Я кое-как успокаиваю своих спасителей. А в коридоре уже слышен топот ног, крики, команды.
Мои парни мгновенно смыкаются вокруг меня. Картина маслом: на полу лежит окровавленный всероссийский самодержец, возле стола — его адъютант с пробитой башкой, в центре кабинета стоит расхристанный цесаревич, вокруг которого ощетинились револьверами Ренненкампф, Васильчиков и Хабалов, и выставили вперед кортик, шашку и бебут [14] Эссен, Шелихов и Махаев соответственно.
14
Кривой кинжал. С 1907 года состоял на вооружении русской армии под наименованием «кинжал кривой солдатский обр. 1907 года».
Я лихорадочно соображаю. Если сейчас сюда ворвутся люди — быть беде. Быть большой беде! Эта шестерка рассуждать не станет. Если уж они на царя руку подняли, то остальных… Да они их в мелкую сечку покрошат!
— Быстро! Дверь закрыть! Тела из коридора убрать! Хабалов, Махаев: делайте что хотите, но чтобы четверть часа сюда никто не входил! Хоть дворец поджигайте!
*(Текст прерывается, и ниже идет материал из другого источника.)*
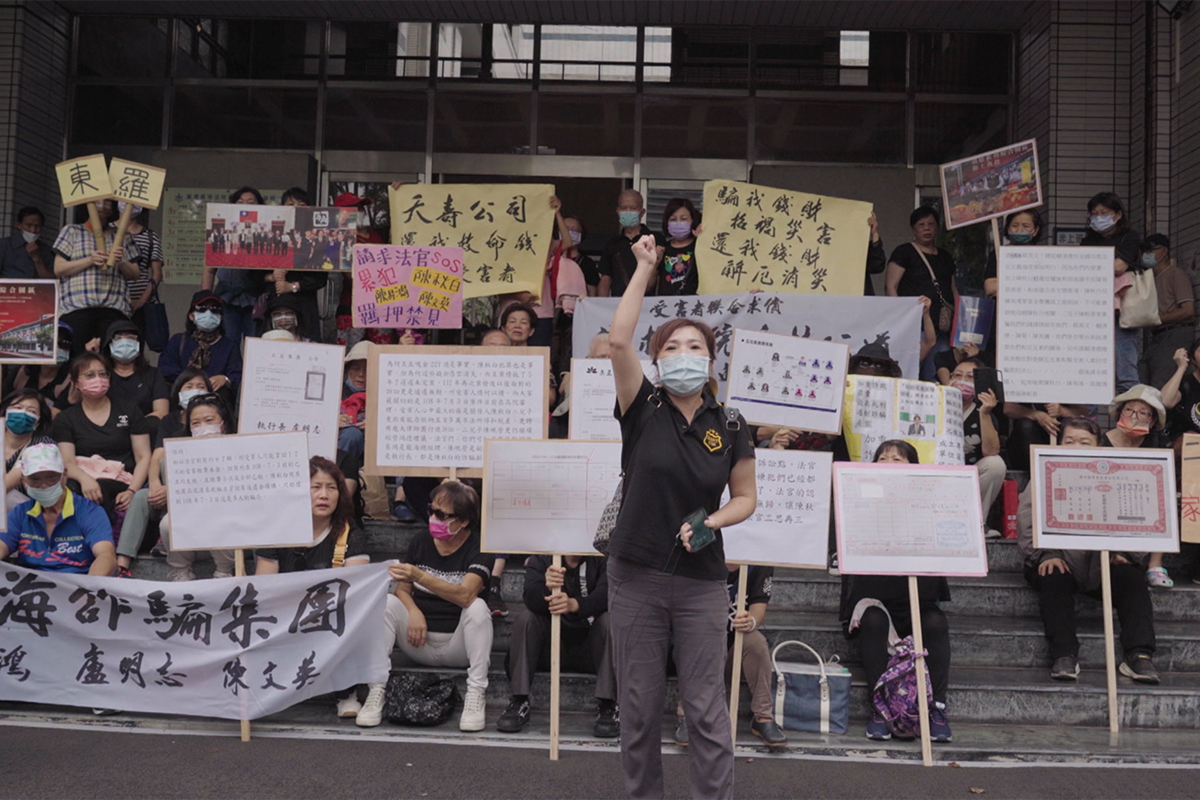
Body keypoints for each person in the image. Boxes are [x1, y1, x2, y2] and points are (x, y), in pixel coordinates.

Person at [607, 234, 756, 800]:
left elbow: (745, 497)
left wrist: (712, 523)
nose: (684, 354)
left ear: (711, 360)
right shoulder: (642, 407)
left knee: (706, 708)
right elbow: (618, 340)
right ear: (657, 360)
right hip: (635, 576)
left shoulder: (731, 423)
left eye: (695, 346)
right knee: (639, 708)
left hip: (701, 583)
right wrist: (645, 267)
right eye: (671, 347)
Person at [1017, 417, 1160, 684]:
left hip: (1101, 562)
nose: (1075, 447)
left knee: (1131, 580)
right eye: (1069, 441)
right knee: (1053, 578)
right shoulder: (1044, 473)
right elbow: (1027, 520)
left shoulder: (1118, 476)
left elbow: (1138, 518)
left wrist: (1126, 555)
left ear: (1098, 447)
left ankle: (1139, 655)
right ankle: (1064, 655)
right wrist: (1046, 554)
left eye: (1084, 442)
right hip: (1059, 559)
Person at [357, 481, 495, 732]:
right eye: (432, 510)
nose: (434, 518)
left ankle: (476, 694)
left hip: (459, 644)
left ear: (464, 521)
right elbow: (402, 589)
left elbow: (466, 595)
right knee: (387, 602)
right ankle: (377, 689)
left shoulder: (480, 547)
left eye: (442, 515)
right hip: (418, 641)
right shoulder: (421, 541)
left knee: (478, 608)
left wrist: (420, 576)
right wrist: (413, 611)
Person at [842, 439, 952, 743]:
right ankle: (880, 710)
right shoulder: (858, 502)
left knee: (935, 623)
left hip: (917, 598)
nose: (889, 464)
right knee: (874, 620)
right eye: (883, 458)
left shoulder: (928, 504)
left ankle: (937, 708)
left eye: (898, 459)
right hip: (875, 599)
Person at [255, 456, 370, 718]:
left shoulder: (350, 535)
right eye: (315, 487)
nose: (323, 495)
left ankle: (346, 691)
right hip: (285, 615)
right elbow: (264, 587)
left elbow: (356, 589)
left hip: (329, 615)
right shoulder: (277, 532)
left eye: (331, 488)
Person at [50, 353, 152, 577]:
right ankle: (72, 551)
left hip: (123, 480)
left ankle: (104, 555)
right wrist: (86, 479)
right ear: (76, 383)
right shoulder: (66, 419)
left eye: (102, 374)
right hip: (83, 478)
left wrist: (132, 490)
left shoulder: (129, 411)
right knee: (71, 490)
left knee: (102, 489)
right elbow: (67, 461)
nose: (98, 379)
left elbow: (144, 456)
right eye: (89, 375)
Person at [498, 553, 619, 739]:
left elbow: (608, 595)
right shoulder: (543, 557)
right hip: (552, 646)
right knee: (526, 619)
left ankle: (609, 704)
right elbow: (530, 597)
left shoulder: (602, 557)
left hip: (591, 646)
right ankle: (519, 700)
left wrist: (575, 604)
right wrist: (546, 589)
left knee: (610, 621)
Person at [674, 562, 786, 749]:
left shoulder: (758, 559)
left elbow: (759, 607)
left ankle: (763, 716)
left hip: (734, 649)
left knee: (755, 641)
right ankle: (687, 714)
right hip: (702, 644)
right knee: (697, 637)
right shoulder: (703, 552)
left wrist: (750, 621)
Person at [157, 392, 240, 581]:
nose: (203, 427)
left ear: (224, 424)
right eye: (195, 423)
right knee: (168, 523)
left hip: (231, 533)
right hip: (195, 528)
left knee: (218, 519)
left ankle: (224, 573)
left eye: (209, 420)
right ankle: (181, 571)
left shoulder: (240, 450)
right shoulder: (179, 456)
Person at [1, 442, 115, 575]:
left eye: (51, 478)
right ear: (24, 481)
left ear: (64, 474)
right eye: (35, 479)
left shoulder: (89, 512)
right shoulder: (20, 513)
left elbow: (106, 556)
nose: (44, 485)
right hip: (30, 584)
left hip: (77, 582)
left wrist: (90, 585)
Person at [1104, 384, 1173, 589]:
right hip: (1109, 500)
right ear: (1120, 412)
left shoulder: (1156, 443)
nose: (1134, 416)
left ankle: (1155, 565)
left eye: (1143, 413)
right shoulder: (1102, 440)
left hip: (1142, 501)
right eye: (1129, 410)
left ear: (1152, 421)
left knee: (1165, 499)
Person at [53, 198, 142, 353]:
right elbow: (58, 268)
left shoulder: (122, 236)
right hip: (76, 308)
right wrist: (90, 260)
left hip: (113, 309)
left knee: (111, 358)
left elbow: (135, 274)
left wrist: (121, 261)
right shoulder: (72, 231)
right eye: (98, 201)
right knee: (77, 358)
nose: (103, 205)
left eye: (107, 201)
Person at [1081, 191, 1143, 394]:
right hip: (1093, 311)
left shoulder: (1129, 237)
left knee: (1126, 368)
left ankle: (1130, 412)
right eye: (1094, 213)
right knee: (1089, 369)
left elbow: (1119, 266)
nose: (1098, 217)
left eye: (1104, 212)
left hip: (1123, 311)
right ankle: (1087, 414)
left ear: (1117, 215)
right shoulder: (1087, 242)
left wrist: (1092, 264)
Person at [885, 207, 956, 381]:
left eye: (931, 224)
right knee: (910, 372)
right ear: (913, 228)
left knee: (937, 373)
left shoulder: (945, 256)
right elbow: (890, 286)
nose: (927, 228)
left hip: (942, 326)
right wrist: (899, 318)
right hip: (915, 326)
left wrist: (957, 321)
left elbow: (952, 288)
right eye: (921, 225)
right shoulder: (904, 252)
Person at [946, 356, 1006, 538]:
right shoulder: (933, 404)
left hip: (966, 477)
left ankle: (977, 522)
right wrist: (939, 399)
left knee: (995, 464)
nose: (962, 381)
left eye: (970, 378)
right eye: (957, 375)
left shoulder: (982, 413)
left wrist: (985, 413)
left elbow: (991, 451)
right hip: (936, 473)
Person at [260, 186, 328, 343]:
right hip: (275, 305)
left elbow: (320, 279)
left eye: (301, 205)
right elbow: (252, 275)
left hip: (304, 305)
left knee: (306, 345)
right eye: (290, 205)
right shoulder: (268, 235)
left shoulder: (317, 239)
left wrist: (293, 286)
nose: (296, 208)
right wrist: (271, 277)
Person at [202, 187, 267, 347]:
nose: (245, 206)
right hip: (226, 297)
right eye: (240, 202)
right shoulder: (221, 231)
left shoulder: (266, 232)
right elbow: (209, 270)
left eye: (251, 202)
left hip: (255, 298)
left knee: (254, 343)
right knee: (228, 343)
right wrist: (205, 299)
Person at [159, 291, 243, 403]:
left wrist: (225, 379)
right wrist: (192, 382)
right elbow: (165, 369)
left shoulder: (229, 346)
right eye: (202, 309)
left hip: (216, 403)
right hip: (181, 401)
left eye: (214, 309)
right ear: (191, 316)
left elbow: (238, 375)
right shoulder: (178, 341)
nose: (208, 313)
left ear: (221, 317)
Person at [1139, 234, 1194, 389]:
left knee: (1161, 382)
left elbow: (1188, 311)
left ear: (1164, 251)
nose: (1146, 254)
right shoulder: (1149, 279)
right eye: (1144, 251)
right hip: (1158, 335)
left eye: (1151, 250)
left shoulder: (1175, 274)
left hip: (1175, 333)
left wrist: (1157, 319)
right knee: (1144, 375)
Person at [100, 320, 169, 430]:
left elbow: (161, 412)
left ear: (139, 343)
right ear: (109, 343)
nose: (124, 342)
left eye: (131, 337)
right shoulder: (101, 376)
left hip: (146, 431)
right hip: (107, 433)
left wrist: (133, 427)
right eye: (118, 337)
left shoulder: (154, 374)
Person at [598, 189, 660, 298]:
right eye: (623, 208)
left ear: (642, 212)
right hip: (619, 303)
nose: (628, 211)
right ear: (618, 211)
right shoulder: (612, 244)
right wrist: (600, 305)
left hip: (648, 303)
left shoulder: (655, 239)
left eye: (633, 208)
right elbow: (605, 280)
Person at [2, 388, 55, 509]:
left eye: (31, 411)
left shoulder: (43, 445)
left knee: (8, 497)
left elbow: (6, 484)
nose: (23, 414)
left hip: (26, 508)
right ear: (6, 412)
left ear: (37, 422)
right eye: (17, 408)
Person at [123, 204, 164, 337]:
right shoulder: (107, 231)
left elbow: (157, 274)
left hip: (141, 305)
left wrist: (141, 301)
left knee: (136, 341)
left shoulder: (151, 236)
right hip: (113, 302)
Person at [655, 198, 700, 297]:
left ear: (693, 221)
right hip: (666, 305)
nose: (678, 223)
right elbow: (649, 286)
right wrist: (654, 264)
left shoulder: (700, 247)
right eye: (673, 219)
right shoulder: (663, 249)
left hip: (694, 304)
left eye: (684, 219)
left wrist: (703, 239)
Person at [0, 206, 54, 279]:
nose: (33, 230)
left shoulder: (46, 250)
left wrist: (37, 259)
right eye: (28, 225)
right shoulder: (4, 245)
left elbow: (50, 279)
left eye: (37, 226)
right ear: (19, 225)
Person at [339, 341, 369, 459]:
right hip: (342, 447)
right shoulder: (335, 391)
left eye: (367, 369)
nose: (361, 374)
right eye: (356, 368)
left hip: (370, 453)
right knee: (351, 434)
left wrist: (377, 424)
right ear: (347, 370)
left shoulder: (384, 395)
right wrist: (333, 422)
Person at [559, 212, 600, 295]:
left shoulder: (587, 263)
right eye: (566, 229)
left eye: (574, 230)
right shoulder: (551, 260)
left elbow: (592, 292)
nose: (570, 233)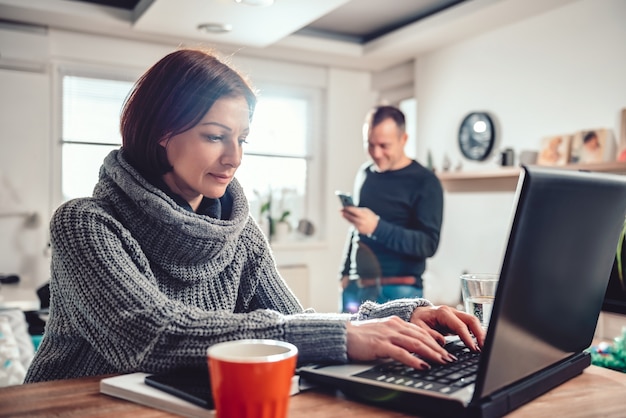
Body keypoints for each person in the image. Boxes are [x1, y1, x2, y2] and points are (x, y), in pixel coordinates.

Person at [24, 48, 482, 383]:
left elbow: (293, 320)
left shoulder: (238, 233)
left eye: (243, 138)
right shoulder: (85, 224)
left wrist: (403, 314)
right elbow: (150, 337)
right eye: (215, 136)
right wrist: (344, 335)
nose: (234, 157)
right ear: (162, 131)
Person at [339, 105, 443, 312]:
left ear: (404, 139)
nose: (376, 153)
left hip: (399, 291)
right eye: (370, 144)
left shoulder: (425, 181)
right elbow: (358, 228)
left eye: (384, 145)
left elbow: (428, 244)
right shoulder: (365, 173)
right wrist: (344, 273)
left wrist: (377, 227)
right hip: (356, 287)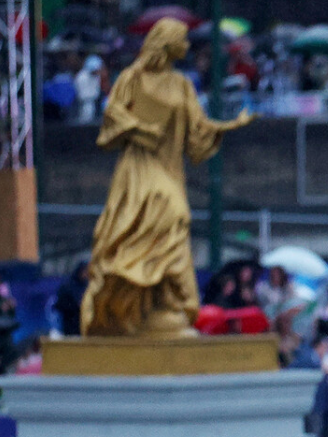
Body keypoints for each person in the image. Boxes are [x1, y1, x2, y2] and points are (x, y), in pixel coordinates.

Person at [79, 19, 254, 337]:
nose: (187, 46)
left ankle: (161, 303)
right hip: (139, 168)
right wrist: (140, 129)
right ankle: (134, 292)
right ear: (166, 42)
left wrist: (228, 126)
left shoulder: (181, 84)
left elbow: (197, 130)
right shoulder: (132, 78)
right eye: (182, 39)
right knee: (172, 214)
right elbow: (112, 117)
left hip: (169, 168)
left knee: (169, 226)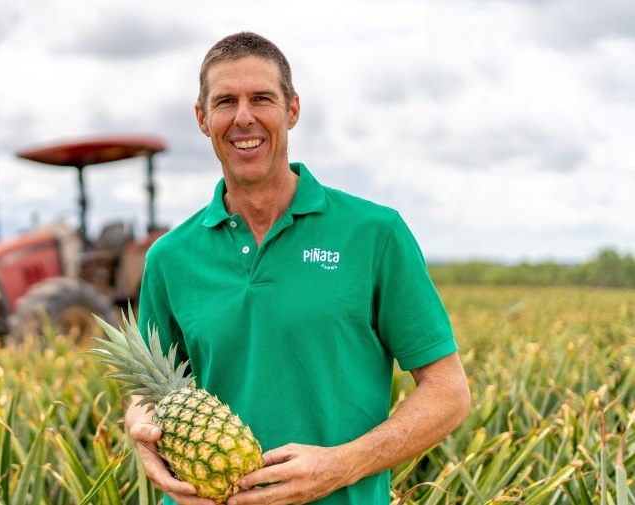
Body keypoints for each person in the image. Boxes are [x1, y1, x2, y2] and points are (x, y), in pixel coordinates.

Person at [125, 31, 471, 505]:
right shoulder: (169, 256)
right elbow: (147, 390)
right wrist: (139, 429)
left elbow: (449, 392)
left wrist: (342, 465)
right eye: (225, 101)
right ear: (203, 119)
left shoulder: (374, 233)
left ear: (292, 110)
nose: (244, 117)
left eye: (262, 99)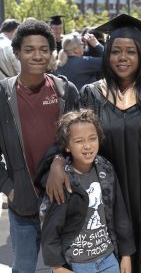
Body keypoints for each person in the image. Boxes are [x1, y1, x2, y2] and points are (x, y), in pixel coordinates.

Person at [40, 14, 141, 273]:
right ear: (106, 55)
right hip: (104, 197)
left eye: (130, 52)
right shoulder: (91, 94)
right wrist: (57, 161)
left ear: (140, 56)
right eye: (116, 51)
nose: (123, 58)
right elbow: (67, 138)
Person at [0, 19, 78, 273]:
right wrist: (9, 187)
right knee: (23, 267)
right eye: (29, 49)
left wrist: (59, 161)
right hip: (23, 204)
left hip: (63, 201)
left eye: (43, 49)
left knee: (68, 266)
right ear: (17, 53)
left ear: (52, 51)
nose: (37, 55)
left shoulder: (65, 90)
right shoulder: (3, 94)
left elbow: (78, 141)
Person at [40, 109, 135, 273]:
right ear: (67, 146)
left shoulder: (106, 168)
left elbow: (120, 213)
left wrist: (126, 254)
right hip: (77, 264)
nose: (87, 146)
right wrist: (56, 266)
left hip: (108, 259)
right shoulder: (62, 180)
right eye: (79, 141)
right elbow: (50, 225)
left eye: (93, 138)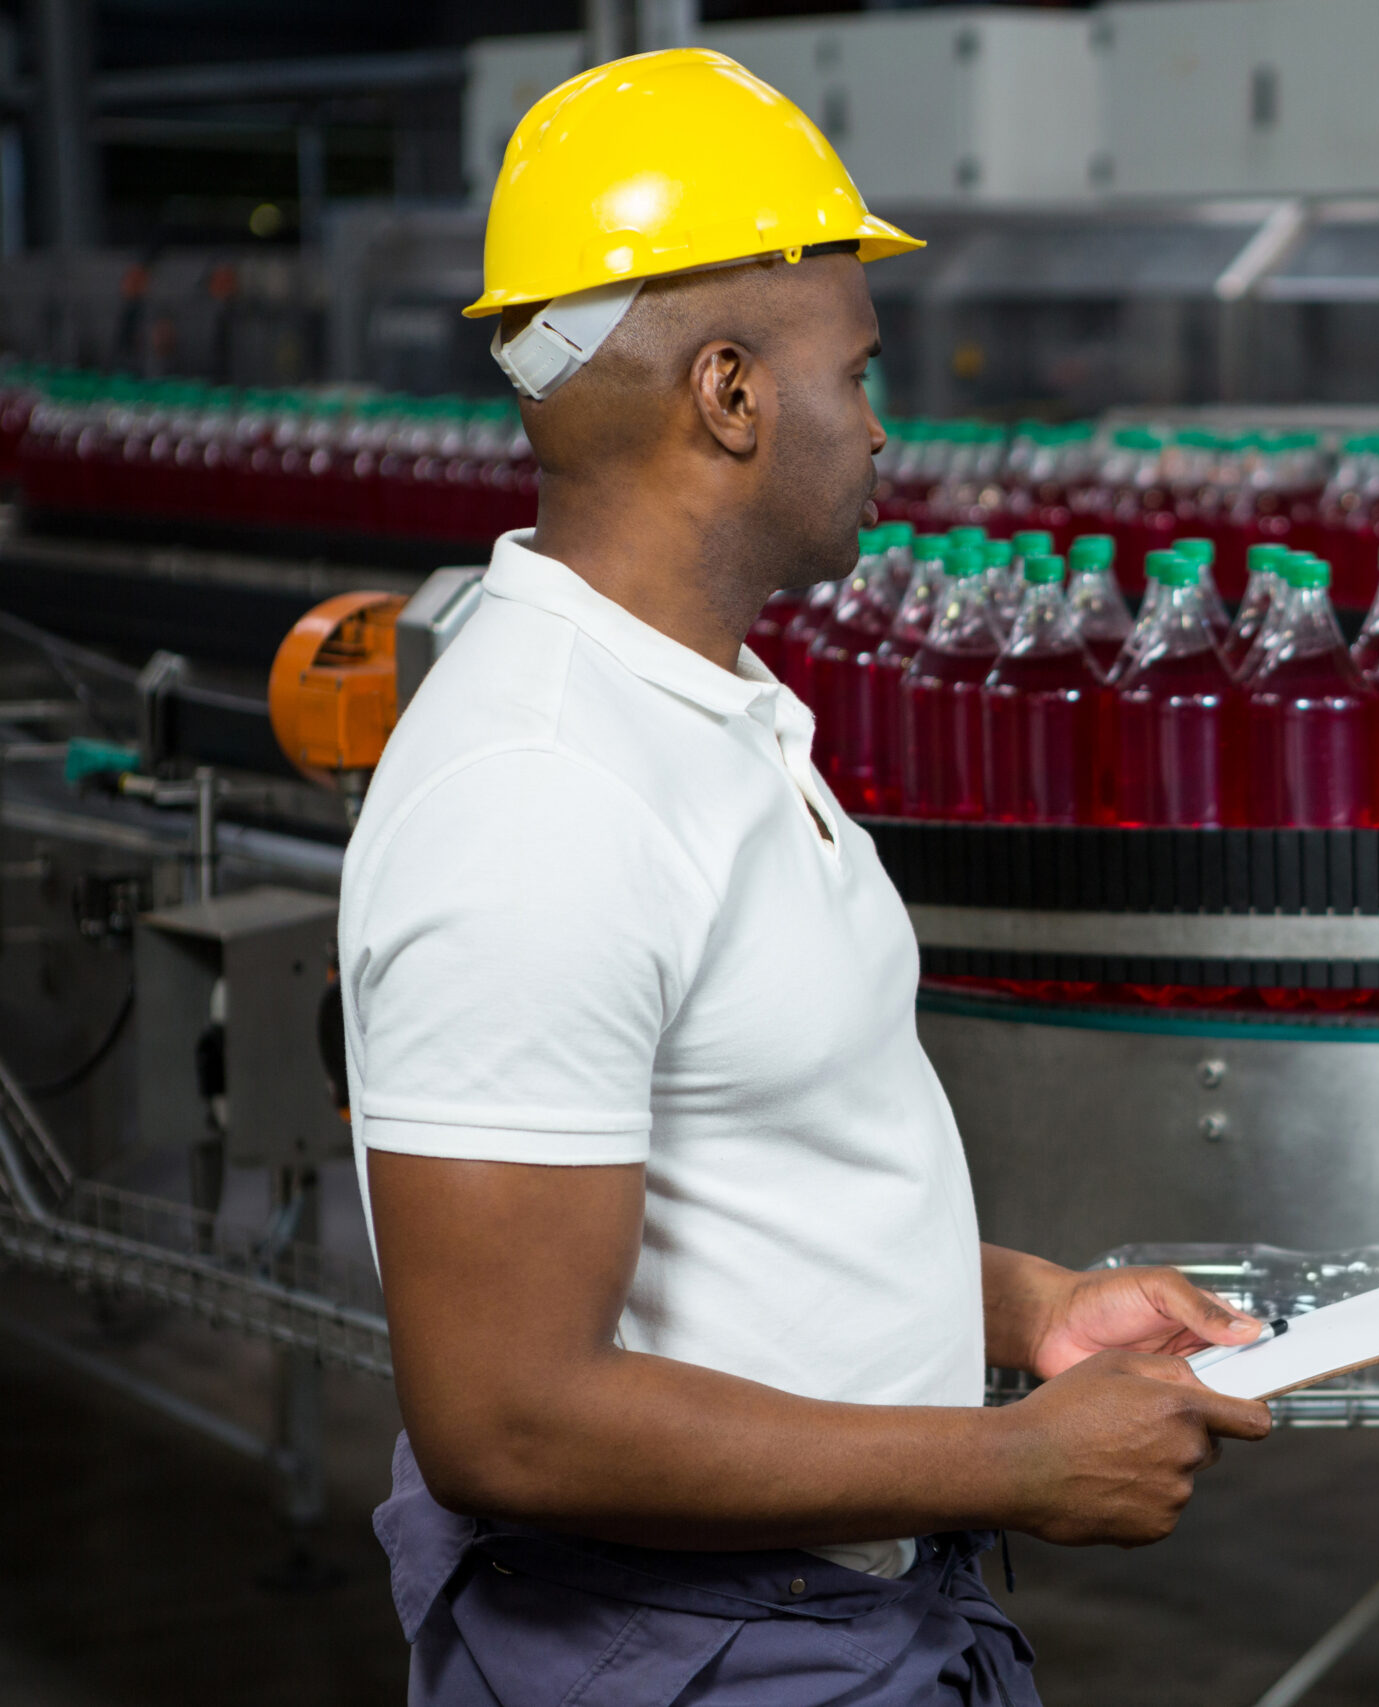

Я подхожу и нагибаюсь к Александру. Ну, жить, похоже, будет, вот только интересно бы знать: кем? Это вообще Александр или внедренец? Вот сейчас как очухается да как обвинит меня с моими ребятами в попытке переворота. Вот будет номер! Может, его и в самом деле… того?
— Государь, — негромко произносит Васильчиков, — позвольте нам закончить. Пожалуйста…
— Все равно не будет проку от сумасшедшего на троне, — добавляет Ренненкампф. — Государь, вы молоды, вы умны, при вас Россия расцветет…
— Царь-батюшка… — Господи, и Шелихов туда же! — Дозволь. Я его легонько, он и не почует даже.
Эссен молчит, но по его лицу видно, что с предыдущими ораторами он согласен на все сто. Э, э, э!
— Николай Оттович, не надо отдавать Егору кортик. Ради бога, подождите. Видите, он приходит в себя…
Александр медленно поднимает голову.
— Это что было? — интересуется он своим утробным басом.
Ну, судя по его реакции, он — это он.
— А это вы, батюшка, меня убить решили, — холодно роняю я. — Черняева вон, убили, за то что за меня заступился, гренадера своего — тоже. Спасибо моим ребятам, что отбили…
Он тупо смотрит вокруг. Вид разгромленного кабинета приводит его в состояние ступора. За дверью шумят голоса, Хабалов рявкает что-то грозное, и голоса стихают. Я не расслышал точно, что он сказал собравшимся за дверями, но готов присягнуть, что в его короткой, но содержательной речи присутствовало слово «стрелять».